TASKS AND EXERCISES =
1. Please answer each question from the thread below.
(a) For how long has the person who started the thread been shooting in M mode?
(b) Which modes does snowbear use to avoid "chase the meter"?
(c) For what share of flash shooting does Derrel say M mode is the best choice?
2. Count the lines in the entries below that contain the word "Минск", and give only that number.

═════ TEXT ═════

# "PRO" mode?



## Thebigbarkhouski (Aug 12, 2015)

I'm new to photography and have been only shooting in M mode for the last few months, I feel I'm getting the hang of it.....but what about those other modes? I'm reading more and more of people who use A most of the time and some people who only use P. What do you use? What do the "pros" use? As a newbie what should I use?


----------



## Vtec44 (Aug 12, 2015)

You use whatever mode you need to get the result that you want, either for yourself or your clients.


----------



## snowbear (Aug 12, 2015)

^This.

Not a pro, but if I don't want to "chase the meter" I'll go with Aperture or Shutter priority, depending on the desired results.  I've never used P mode, except as a class exercise.


----------



## Derrel (Aug 12, 2015)

Most "pros" (whatever that means these days is up for debate!) use Manual mode for all flash photography. When shooting flash pictures, I would say that 99.5% of the time, the best choice is to have the camera in M mode, with a set shutter speed, and a set, pre-determined f/stop. Due to the way flash works, Manual exposure control is normally the most logical,safest,most-predictable mode to shoot in.

═════ INFORMATION ═════

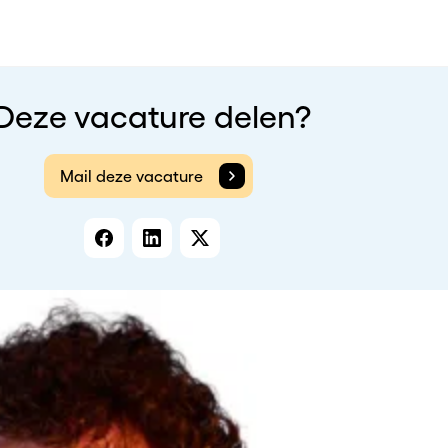
Deze vacature delen?
Mail deze vacature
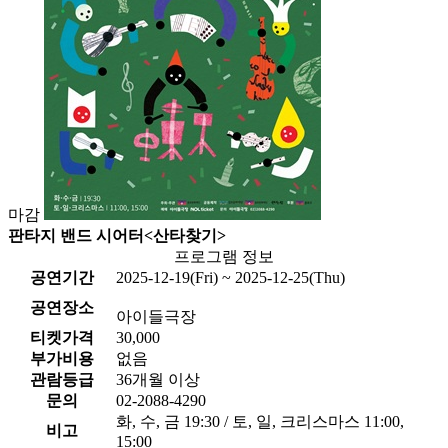
마감
판타지 밴드 시어터<산타찾기>
프로그램 정보
공연기간
2025-12-19(Fri) ~ 2025-12-25(Thu)
공연장소
아이들극장
티켓가격
30,000
부가비용
없음
관람등급
36개월 이상
문의
02-2088-4290
화, 수, 금 19:30 / 토, 일, 크리스마스 11:00,
비고
15:00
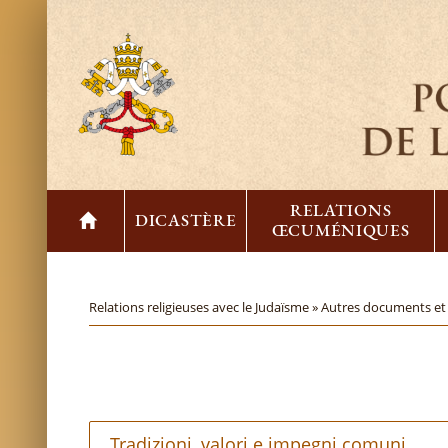
RELATIONS
DICASTÈRE
ŒCUMÉNIQUES
Relations religieuses avec le Judaïsme »
Autres documents e
Tradizioni, valori e impegni comuni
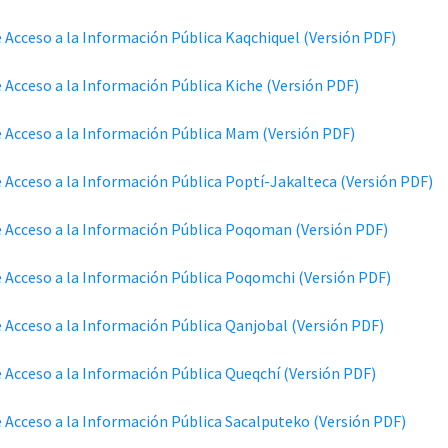
e Acceso a la Información Pública Kaqchiquel (Versión PDF)
e Acceso a la Información Pública Kiche (Versión PDF)
e Acceso a la Información Pública Mam (Versión PDF)
e Acceso a la Información Pública Poptí-Jakalteca (Versión PDF)
e Acceso a la Información Pública Poqoman (Versión PDF)
e Acceso a la Información Pública Poqomchi (Versión PDF)
e Acceso a la Información Pública Qanjobal (Versión PDF)
e Acceso a la Información Pública Queqchí (Versión PDF)
e Acceso a la Información Pública Sacalputeko (Versión PDF)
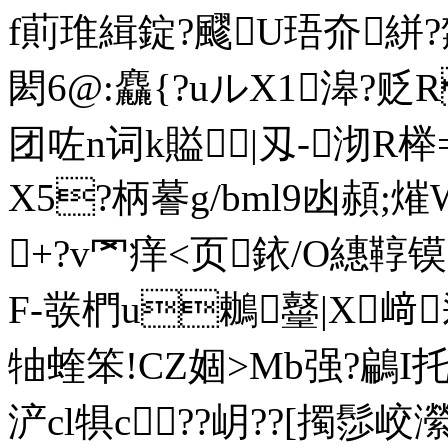
f萴琟緝錠?飂U珸夼絣?頮
閎6@:麤{?uルX1滜?
团咗n词k賹┈|刄-沏R榉=|
X5?柄謩g/bml9凼頳;
+?v罓痒<页銥/O繐鞟镆
F-彂椚u鶒鼞|X﨑
牰蝰笨!CZ婟>Mb强?鶣I托
浐cl犋c??岄??[擉髿 峧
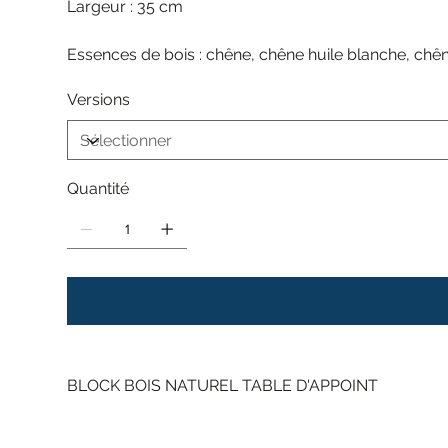
Largeur : 35 cm
Essences de bois : chêne, chêne huile blanche, chê
Versions
Quantité
BLOCK BOIS NATUREL TABLE D'APPOINT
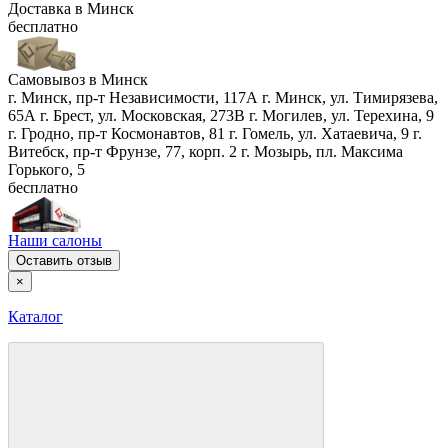
Доставка в
Минск
бесплатно
Самовывоз в
Минск
г. Минск, пр-т Независимости, 117А
г. Минск, ул. Тимирязева,
65А
г. Брест, ул. Московская, 273В
г. Могилев, ул. Терехина, 9
г. Гродно, пр-т Космонавтов, 81
г. Гомель, ул. Хатаевича, 9
г.
Витебск, пр-т Фрунзе, 77, корп. 2
г. Мозырь, пл. Максима
Горького, 5
бесплатно
Наши салоны
Оставить отзыв
×
Каталог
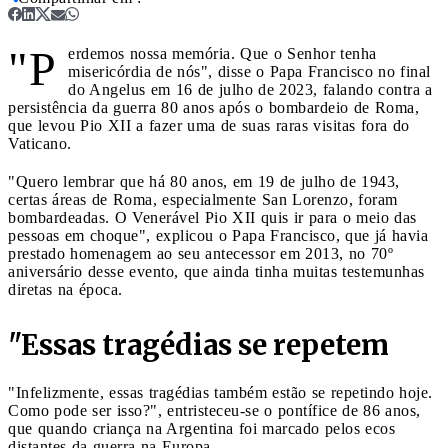
"P
erdemos nossa memória. Que o Senhor tenha
misericórdia de nós", disse o Papa Francisco no final
do Angelus em 16 de julho de 2023, falando contra a
persistência da guerra 80 anos após o bombardeio de Roma,
que levou Pio XII a fazer uma de suas raras visitas fora do
Vaticano.
"Quero lembrar que há 80 anos, em 19 de julho de 1943,
certas áreas de Roma, especialmente San Lorenzo, foram
bombardeadas. O Venerável Pio XII quis ir para o meio das
pessoas em choque", explicou o Papa Francisco, que já havia
prestado homenagem ao seu antecessor em 2013, no 70º
aniversário desse evento, que ainda tinha muitas testemunhas
diretas na época.
"Essas tragédias se repetem
"Infelizmente, essas tragédias também estão se repetindo hoje.
Como pode ser isso?", entristeceu-se o pontífice de 86 anos,
que quando criança na Argentina foi marcado pelos ecos
distantes da guerra na Europa.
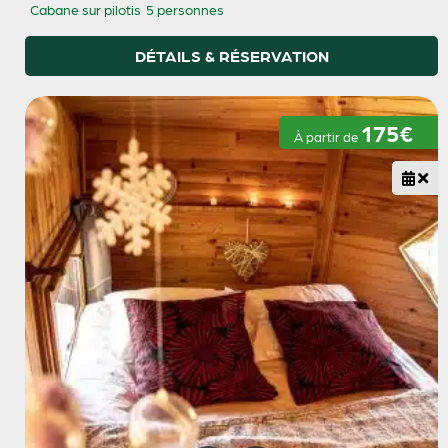
Cabane sur pilotis
5 personnes
DÉTAILS & RÉSERVATION
175€
À partir de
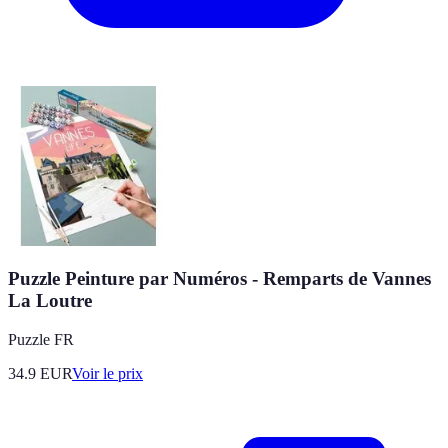
Puzzle Peinture par Numéros - Remparts de Vannes
La Loutre
Puzzle FR
34.9
EUR
Voir le prix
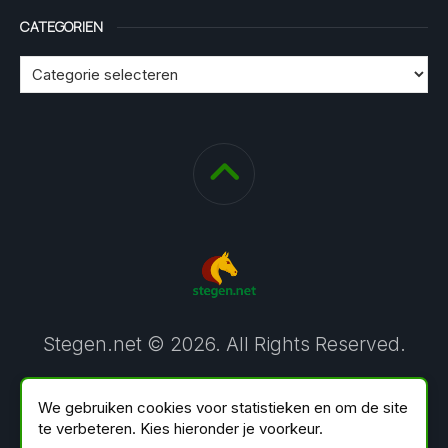
CATEGORIEN
Stegen.net © 2026. All Rights Reserved.
We gebruiken cookies voor statistieken en om de site
te verbeteren. Kies hieronder je voorkeur.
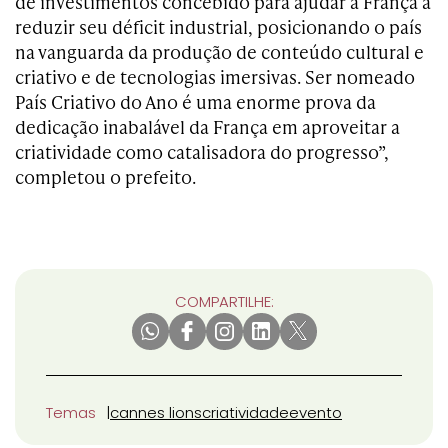
de investimentos concebido para ajudar a França a
reduzir seu déficit industrial, posicionando o país
na vanguarda da produção de conteúdo cultural e
criativo e de tecnologias imersivas. Ser nomeado
País Criativo do Ano é uma enorme prova da
dedicação inabalável da França em aproveitar a
criatividade como catalisadora do progresso”,
completou o prefeito.
COMPARTILHE:
Temas
cannes lions
criatividade
evento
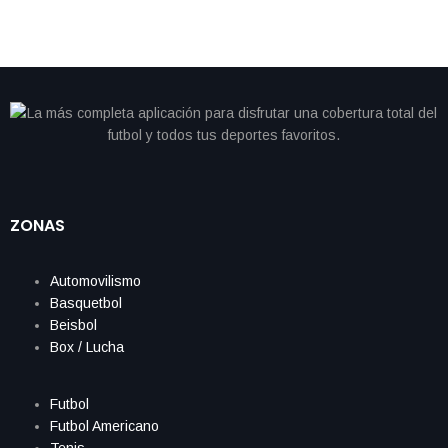
ZONAS
Automovilismo
Basquetbol
Beisbol
Box / Lucha
Futbol
Futbol Americano
Tenis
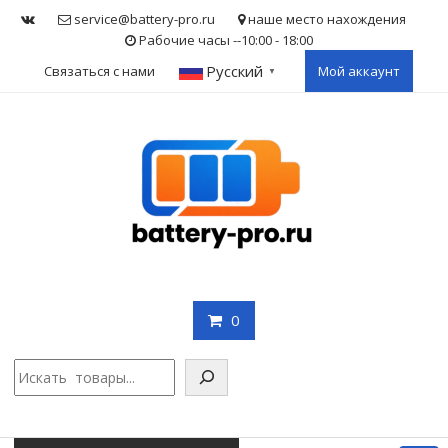
Skip
service@battery-pro.ru
наше место нахождения
to
Рабочие часы --10:00 - 18:00
content
Русский
Связаться с нами
Мой аккаунт
▼
0
Поис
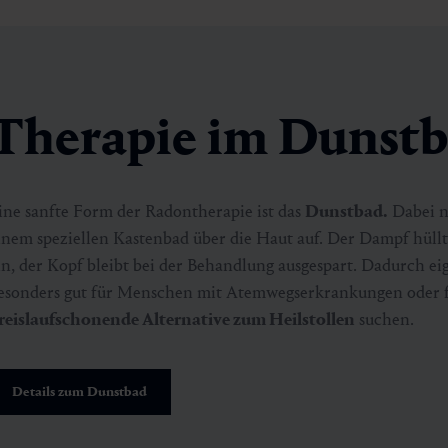
Therapie im Dunst
ine sanfte Form der Radontherapie ist das
Dunstbad.
Dabei n
inem speziellen Kastenbad über die Haut auf. Der Dampf hüllt
in, der Kopf bleibt bei der Behandlung ausgespart. Dadurch e
esonders gut für Menschen mit Atemwegserkrankungen oder für
reislaufschonende Alternative zum Heilstollen
suchen.
Details zum Dunstbad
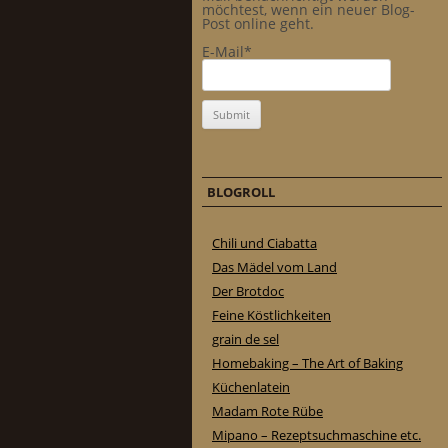
möchtest, wenn ein neuer Blog-
Post online geht.
E-Mail*
BLOGROLL
Chili und Ciabatta
Das Mädel vom Land
Der Brotdoc
Feine Köstlichkeiten
grain de sel
Homebaking – The Art of Baking
Küchenlatein
Madam Rote Rübe
Mipano – Rezeptsuchmaschine etc.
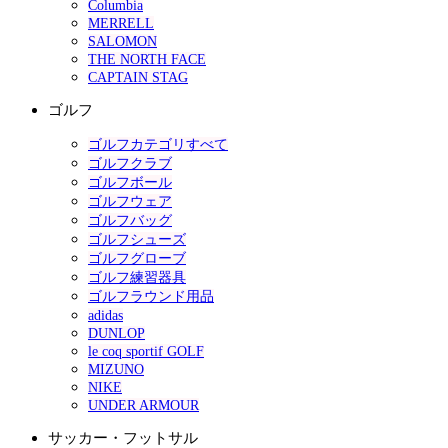
Columbia
MERRELL
SALOMON
THE NORTH FACE
CAPTAIN STAG
ゴルフ
ゴルフカテゴリすべて
ゴルフクラブ
ゴルフボール
ゴルフウェア
ゴルフバッグ
ゴルフシューズ
ゴルフグローブ
ゴルフ練習器具
ゴルフラウンド用品
adidas
DUNLOP
le coq sportif GOLF
MIZUNO
NIKE
UNDER ARMOUR
サッカー・フットサル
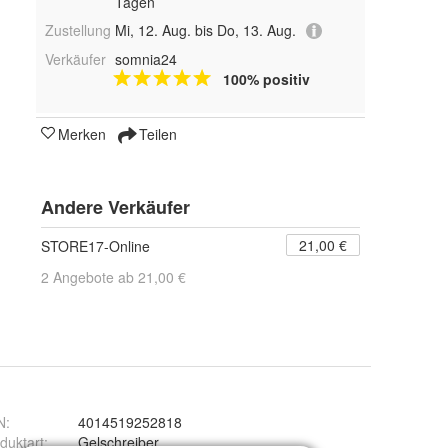
Tagen
Zustellung
Mi, 12. Aug. bis Do, 13. Aug.
Verkäufer
somnia24
100% positiv
Merken
Teilen
Andere Verkäufer
21,00 €
STORE17-Online
2 Angebote ab 21,00 €
N
:
4014519252818
duktart
:
Gelschreiber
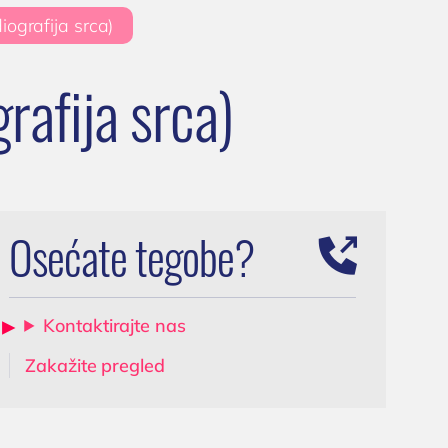
iografija srca)
Ultrazvuk skrotuma
ja
(testisa)
rafija srca)
Dopler krvnih sudova
vrata
0 Niš,
Dopler krvnih sudova
nogu
Osećate tegobe?
Kontaktirajte nas
Zakažite pregled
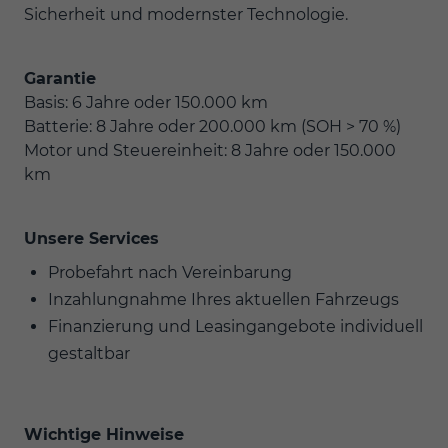
Sicherheit und modernster Technologie.
Garantie
Basis: 6 Jahre oder 150.000 km
Batterie: 8 Jahre oder 200.000 km (SOH > 70 %)
Motor und Steuereinheit: 8 Jahre oder 150.000
km
Unsere Services
Probefahrt nach Vereinbarung
Inzahlungnahme Ihres aktuellen Fahrzeugs
Finanzierung und Leasingangebote individuell
gestaltbar
Wichtige Hinweise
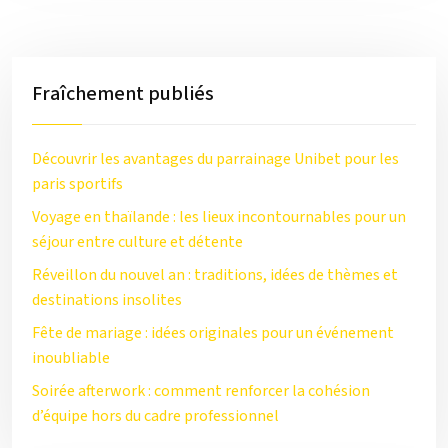
Fraîchement publiés
Découvrir les avantages du parrainage Unibet pour les
paris sportifs
Voyage en thaïlande : les lieux incontournables pour un
séjour entre culture et détente
Réveillon du nouvel an : traditions, idées de thèmes et
destinations insolites
Fête de mariage : idées originales pour un événement
inoubliable
Soirée afterwork : comment renforcer la cohésion
d’équipe hors du cadre professionnel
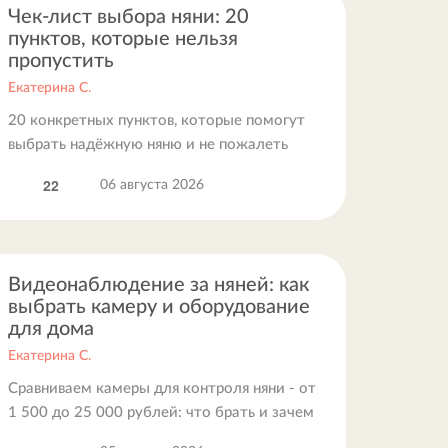
Чек-лист выбора няни: 20
пунктов, которые нельзя
пропустить
Екатерина С.
20 конкретных пунктов, которые помогут
выбрать надёжную няню и не пожалеть
22
06 августа 2026
Видеонаблюдение за няней: как
выбрать камеру и оборудование
для дома
Екатерина С.
Сравниваем камеры для контроля няни - от
1 500 до 25 000 рублей: что брать и зачем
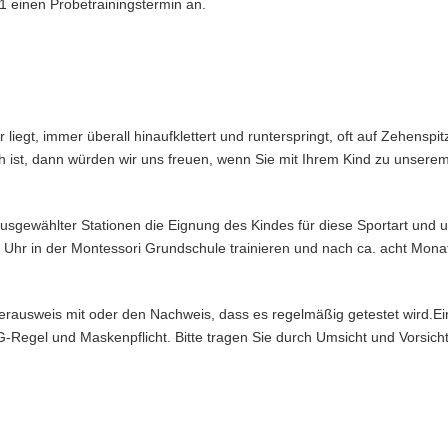
1 einen Probetrainingstermin an.
liegt, immer überall hinaufklettert und runterspringt, oft auf Zehenspi
h ist, dann würden wir uns freuen, wenn Sie mit Ihrem Kind zu unsere
 ausgewählter Stationen die Eignung des Kindes für diese Sportart und 
hr in der Montessori Grundschule trainieren und nach ca. acht Mona
hülerausweis mit oder den Nachweis, dass es regelmäßig getestet wird.E
3G-Regel und Maskenpflicht. Bitte tragen Sie durch Umsicht und Vorsich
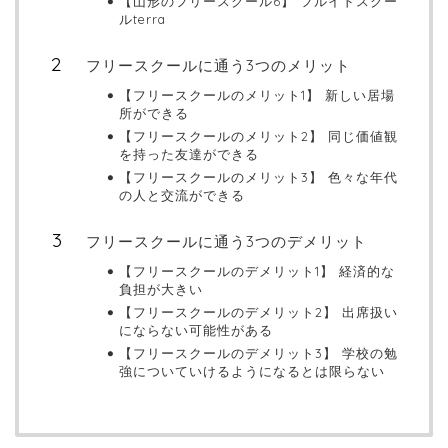
【山形のフリースクール6】 フルイドスクー
ルterra
フリースクールに通う3つのメリット
【フリースクールのメリット1】 新しい居場
所ができる
【フリースクールのメリット2】 同じ価値観
を持った友達ができる
【フリースクールのメリット3】 色々な年代
の人と交流ができる
フリースクールに通う3つのデメリット
【フリースクールのデメリット1】 経済的な
負担が大きい
【フリースクールのデメリット2】 出席扱い
にならない可能性がある
【フリースクールのデメリット3】 学校の勉
強についていけるようになるとは限らない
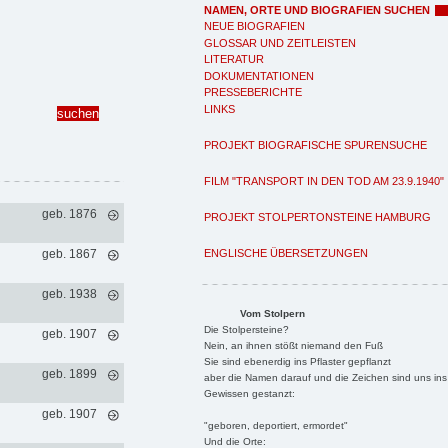
NAMEN, ORTE UND BIOGRAFIEN SUCHEN
NEUE BIOGRAFIEN
GLOSSAR UND ZEITLEISTEN
LITERATUR
DOKUMENTATIONEN
PRESSEBERICHTE
LINKS
PROJEKT BIOGRAFISCHE SPURENSUCHE
FILM "TRANSPORT IN DEN TOD AM 23.9.1940"
geb. 1876
PROJEKT STOLPERTONSTEINE HAMBURG
ENGLISCHE ÜBERSETZUNGEN
geb. 1867
geb. 1938
Vom Stolpern
Die Stolpersteine?
geb. 1907
Nein, an ihnen stößt niemand den Fuß
Sie sind ebenerdig ins Pflaster gepflanzt
geb. 1899
aber die Namen darauf und die Zeichen sind uns ins
Gewissen gestanzt:
geb. 1907
"geboren, deportiert, ermordet"
Und die Orte:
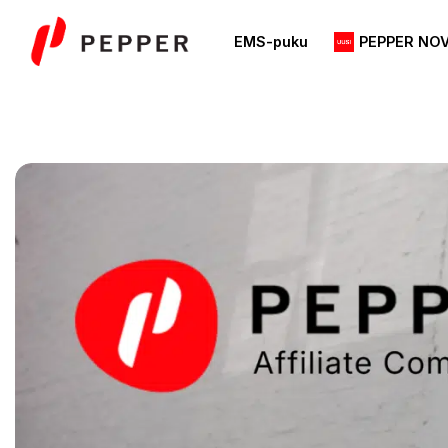
Skip
to
EMS-puku
PEPPER NO
content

═════

RESULTS FOR THE EXERCISE =
1.
(a) For the last few months.
(b) Aperture or Shutter priority, depending on the desired results.
(c) 99.5% of the time.

2. 4